Bolstering fears that Israel plans to ethnically cleanse Palestinians from the Gaza Strip to make way for Jewish colonization, the ruling Likud party of Israeli Prime Minister Benjamin Netanyahu this week sent out invitations to an event near the border of the embattled coastal enclave titled "Preparing to Settle Gaza."
Haaretzreported that the event—which is set to take place next week—is part of an initiative launched by Nachala, a Jewish supremacist movement whose members build illegal settler outposts in the occupied West Bank and whose ultimate objective is Israeli annexation of all of Palestine. The larger initiative's sponsors include the far-right Religious Zionist and Jewish Power parties.
"The event is not just a theoretical conference, but a practical exercise and preparation for renewed settlement in Gaza," Nachala said. "The return to settlement in Gaza is no longer just an idea but a process that is already in advanced stages, with government and public support."
A poster advertising the event declared: "Gaza is ours. Forever."
According to The Times of Israel, 10 of the 32 Likud members of the Knesset and one Cabinet member, Social Equality Minister May Golan—a self-described "proud racist"—said they would attend the event. Haaretz said far-right National Security Minister Itamar Ben-Gvir, Finance Minister Bezalel Smotrich, Heritage Minister Amichai Eliyahu, and Periphery Development Minister Yitzhak Wasserlauf are also expected to attend.
Other Knesset lawmakers who say they'll go to the conference include Deputy Knesset Speaker Nissim Vaturi—who once called for Gaza to be "wiped off the face of the Earth"—and Tally Gotliv, who said Israel should use nuclear weapons for "crushing and flattening Gaza without mercy."
Nachala said the event will include a tour of Kibbutz Nirim, which was attacked by Hamas-led fighters on October 7, 2023. However, the kibbutz published a statement saying no such tour will take place.
"We are still waiting for the government and coalition members to take responsibility for the catastrophic failures of October 7 and for the deep wound still in our hearts," the community said. "Instead of holding political events aimed at establishing settlements, the government should focus on bringing home the 101 hostages and supporting the reconstruction of Gaza border communities."

• **Given entries**
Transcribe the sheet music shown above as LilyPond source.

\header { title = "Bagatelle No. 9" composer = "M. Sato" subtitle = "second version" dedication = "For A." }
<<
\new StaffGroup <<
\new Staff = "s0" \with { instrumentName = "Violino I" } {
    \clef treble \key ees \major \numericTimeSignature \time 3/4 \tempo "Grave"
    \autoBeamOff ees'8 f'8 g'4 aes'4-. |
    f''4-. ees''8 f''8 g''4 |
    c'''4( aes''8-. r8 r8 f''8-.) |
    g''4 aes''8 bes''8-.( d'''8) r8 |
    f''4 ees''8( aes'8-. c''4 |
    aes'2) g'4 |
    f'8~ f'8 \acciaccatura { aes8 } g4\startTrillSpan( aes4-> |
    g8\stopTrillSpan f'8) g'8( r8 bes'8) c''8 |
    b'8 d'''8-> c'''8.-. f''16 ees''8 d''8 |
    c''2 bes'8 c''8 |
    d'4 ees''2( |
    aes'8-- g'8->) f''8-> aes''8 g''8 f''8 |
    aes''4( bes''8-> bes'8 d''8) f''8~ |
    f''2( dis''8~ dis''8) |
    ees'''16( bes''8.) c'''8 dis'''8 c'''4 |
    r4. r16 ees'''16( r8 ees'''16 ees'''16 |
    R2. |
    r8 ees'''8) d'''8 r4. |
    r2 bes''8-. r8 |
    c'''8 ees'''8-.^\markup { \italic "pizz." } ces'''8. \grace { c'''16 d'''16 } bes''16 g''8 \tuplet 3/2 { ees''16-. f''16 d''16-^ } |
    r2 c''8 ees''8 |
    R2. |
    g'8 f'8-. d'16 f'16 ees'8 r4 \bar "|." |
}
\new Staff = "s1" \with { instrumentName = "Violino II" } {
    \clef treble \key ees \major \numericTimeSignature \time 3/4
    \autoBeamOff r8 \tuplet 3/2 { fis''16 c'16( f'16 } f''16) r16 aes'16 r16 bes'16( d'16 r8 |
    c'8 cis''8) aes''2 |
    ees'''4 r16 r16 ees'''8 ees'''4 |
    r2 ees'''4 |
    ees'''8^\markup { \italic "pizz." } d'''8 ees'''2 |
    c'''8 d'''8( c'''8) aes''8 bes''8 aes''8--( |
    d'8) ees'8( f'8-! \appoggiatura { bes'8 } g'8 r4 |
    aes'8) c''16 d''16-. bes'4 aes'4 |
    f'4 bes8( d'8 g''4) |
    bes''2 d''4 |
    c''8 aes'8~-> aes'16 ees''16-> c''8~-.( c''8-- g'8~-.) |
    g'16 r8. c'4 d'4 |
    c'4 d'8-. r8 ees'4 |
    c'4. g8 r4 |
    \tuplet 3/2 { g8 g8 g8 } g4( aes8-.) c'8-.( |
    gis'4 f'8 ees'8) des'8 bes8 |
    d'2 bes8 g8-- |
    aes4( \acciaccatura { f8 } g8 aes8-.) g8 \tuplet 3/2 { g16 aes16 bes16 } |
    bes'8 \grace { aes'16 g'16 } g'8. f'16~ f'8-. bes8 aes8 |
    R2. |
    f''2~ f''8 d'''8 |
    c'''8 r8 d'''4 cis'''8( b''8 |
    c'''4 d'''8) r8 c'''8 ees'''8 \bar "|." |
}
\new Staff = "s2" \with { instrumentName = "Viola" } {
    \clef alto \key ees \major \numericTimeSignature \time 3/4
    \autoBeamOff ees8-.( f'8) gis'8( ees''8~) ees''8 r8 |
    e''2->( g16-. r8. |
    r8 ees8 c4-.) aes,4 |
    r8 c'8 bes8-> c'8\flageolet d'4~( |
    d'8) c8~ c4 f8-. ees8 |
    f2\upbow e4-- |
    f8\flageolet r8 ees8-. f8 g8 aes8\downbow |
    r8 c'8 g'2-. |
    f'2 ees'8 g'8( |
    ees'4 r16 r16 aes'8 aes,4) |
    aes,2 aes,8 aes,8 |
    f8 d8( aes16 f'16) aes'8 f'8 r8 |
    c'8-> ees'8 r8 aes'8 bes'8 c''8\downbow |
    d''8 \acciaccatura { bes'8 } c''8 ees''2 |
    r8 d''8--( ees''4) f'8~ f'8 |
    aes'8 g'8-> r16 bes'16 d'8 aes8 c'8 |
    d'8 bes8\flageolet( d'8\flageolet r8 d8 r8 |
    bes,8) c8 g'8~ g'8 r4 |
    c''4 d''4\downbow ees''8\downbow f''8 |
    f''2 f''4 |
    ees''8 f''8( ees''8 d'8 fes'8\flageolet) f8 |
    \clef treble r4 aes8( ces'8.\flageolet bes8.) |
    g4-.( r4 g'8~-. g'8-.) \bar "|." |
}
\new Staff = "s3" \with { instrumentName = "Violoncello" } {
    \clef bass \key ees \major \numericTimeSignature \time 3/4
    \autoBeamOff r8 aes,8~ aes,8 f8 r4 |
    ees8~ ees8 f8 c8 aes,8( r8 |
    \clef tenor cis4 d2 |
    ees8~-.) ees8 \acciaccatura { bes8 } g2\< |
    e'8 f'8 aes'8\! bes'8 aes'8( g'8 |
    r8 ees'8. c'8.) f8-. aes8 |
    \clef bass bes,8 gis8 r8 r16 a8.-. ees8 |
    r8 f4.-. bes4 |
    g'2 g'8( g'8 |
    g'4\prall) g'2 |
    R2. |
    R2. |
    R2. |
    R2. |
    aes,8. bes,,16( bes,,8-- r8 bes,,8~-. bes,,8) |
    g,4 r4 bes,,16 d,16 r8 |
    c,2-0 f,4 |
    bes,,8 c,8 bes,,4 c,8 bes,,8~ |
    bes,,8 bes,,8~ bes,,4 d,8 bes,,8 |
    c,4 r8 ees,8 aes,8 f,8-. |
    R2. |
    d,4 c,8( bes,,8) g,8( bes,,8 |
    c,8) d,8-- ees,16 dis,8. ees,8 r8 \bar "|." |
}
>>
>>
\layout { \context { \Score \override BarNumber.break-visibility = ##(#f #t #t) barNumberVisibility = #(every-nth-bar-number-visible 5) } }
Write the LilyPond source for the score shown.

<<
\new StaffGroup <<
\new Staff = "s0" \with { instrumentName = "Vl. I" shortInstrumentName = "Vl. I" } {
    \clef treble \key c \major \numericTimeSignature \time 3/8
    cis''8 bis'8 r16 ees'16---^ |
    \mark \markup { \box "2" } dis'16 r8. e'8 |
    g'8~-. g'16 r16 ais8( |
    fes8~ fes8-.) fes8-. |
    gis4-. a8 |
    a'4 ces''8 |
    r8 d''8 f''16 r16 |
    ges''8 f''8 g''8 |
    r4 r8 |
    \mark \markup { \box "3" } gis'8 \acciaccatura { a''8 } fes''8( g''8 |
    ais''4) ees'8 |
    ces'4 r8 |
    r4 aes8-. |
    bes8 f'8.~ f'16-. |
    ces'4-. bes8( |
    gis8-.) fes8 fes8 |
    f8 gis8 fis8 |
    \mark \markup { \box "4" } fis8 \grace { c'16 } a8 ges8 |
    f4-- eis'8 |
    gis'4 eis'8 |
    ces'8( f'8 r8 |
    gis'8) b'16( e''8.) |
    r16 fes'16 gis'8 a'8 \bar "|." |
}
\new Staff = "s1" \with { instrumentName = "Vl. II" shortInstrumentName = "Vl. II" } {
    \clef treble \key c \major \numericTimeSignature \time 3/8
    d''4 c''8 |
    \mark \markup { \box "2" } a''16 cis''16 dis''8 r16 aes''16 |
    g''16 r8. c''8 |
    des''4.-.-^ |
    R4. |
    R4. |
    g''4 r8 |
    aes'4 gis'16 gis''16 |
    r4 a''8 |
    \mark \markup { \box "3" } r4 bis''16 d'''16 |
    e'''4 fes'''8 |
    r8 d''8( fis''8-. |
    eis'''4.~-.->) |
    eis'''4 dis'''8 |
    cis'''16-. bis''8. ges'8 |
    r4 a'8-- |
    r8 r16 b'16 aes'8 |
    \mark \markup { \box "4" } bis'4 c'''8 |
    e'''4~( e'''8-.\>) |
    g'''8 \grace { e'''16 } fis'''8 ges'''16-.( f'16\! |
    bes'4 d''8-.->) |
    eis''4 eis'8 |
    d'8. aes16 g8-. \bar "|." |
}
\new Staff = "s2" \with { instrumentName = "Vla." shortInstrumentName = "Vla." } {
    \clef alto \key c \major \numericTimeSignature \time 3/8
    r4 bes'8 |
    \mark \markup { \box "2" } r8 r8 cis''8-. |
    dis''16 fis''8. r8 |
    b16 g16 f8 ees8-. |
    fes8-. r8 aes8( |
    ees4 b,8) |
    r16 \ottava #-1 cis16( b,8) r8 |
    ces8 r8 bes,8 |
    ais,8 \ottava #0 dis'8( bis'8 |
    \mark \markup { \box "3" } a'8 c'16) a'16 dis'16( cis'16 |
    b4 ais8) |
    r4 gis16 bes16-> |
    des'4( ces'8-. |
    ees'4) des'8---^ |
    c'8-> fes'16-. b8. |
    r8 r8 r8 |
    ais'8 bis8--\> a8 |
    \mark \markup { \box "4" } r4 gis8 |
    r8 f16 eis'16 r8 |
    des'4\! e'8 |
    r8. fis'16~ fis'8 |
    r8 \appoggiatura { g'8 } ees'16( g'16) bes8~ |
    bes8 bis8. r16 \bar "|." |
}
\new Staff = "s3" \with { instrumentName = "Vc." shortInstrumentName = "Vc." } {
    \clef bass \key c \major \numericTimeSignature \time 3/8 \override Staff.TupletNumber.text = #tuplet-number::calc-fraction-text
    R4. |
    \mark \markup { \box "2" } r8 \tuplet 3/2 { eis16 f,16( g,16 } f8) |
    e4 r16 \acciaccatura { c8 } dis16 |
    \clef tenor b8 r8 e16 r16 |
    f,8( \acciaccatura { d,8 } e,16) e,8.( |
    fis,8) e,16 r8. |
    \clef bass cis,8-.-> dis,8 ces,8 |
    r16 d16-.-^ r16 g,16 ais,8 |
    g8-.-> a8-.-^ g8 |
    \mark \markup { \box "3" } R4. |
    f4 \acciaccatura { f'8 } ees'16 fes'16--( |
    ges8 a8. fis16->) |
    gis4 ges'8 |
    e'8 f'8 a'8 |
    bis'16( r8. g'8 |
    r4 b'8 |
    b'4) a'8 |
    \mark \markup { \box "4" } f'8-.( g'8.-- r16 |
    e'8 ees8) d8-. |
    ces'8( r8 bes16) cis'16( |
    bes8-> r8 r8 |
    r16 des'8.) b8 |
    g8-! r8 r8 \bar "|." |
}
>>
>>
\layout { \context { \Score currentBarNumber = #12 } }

• **Requirement**
Rewrite the stretch from "Haaretzreported that the" through "Jewish Power parties." in the article on the Gaza settlement event, putting "unauthorized settler outposts" in place of "illegal settler outposts".

• **Result**
Haaretzreported that the event—which is set to take place next week—is part of an initiative launched by Nachala, a Jewish supremacist movement whose members build unauthorized settler outposts in the occupied West Bank and whose ultimate objective is Israeli annexation of all of Palestine. The larger initiative's sponsors include the far-right Religious Zionist and Jewish Power parties.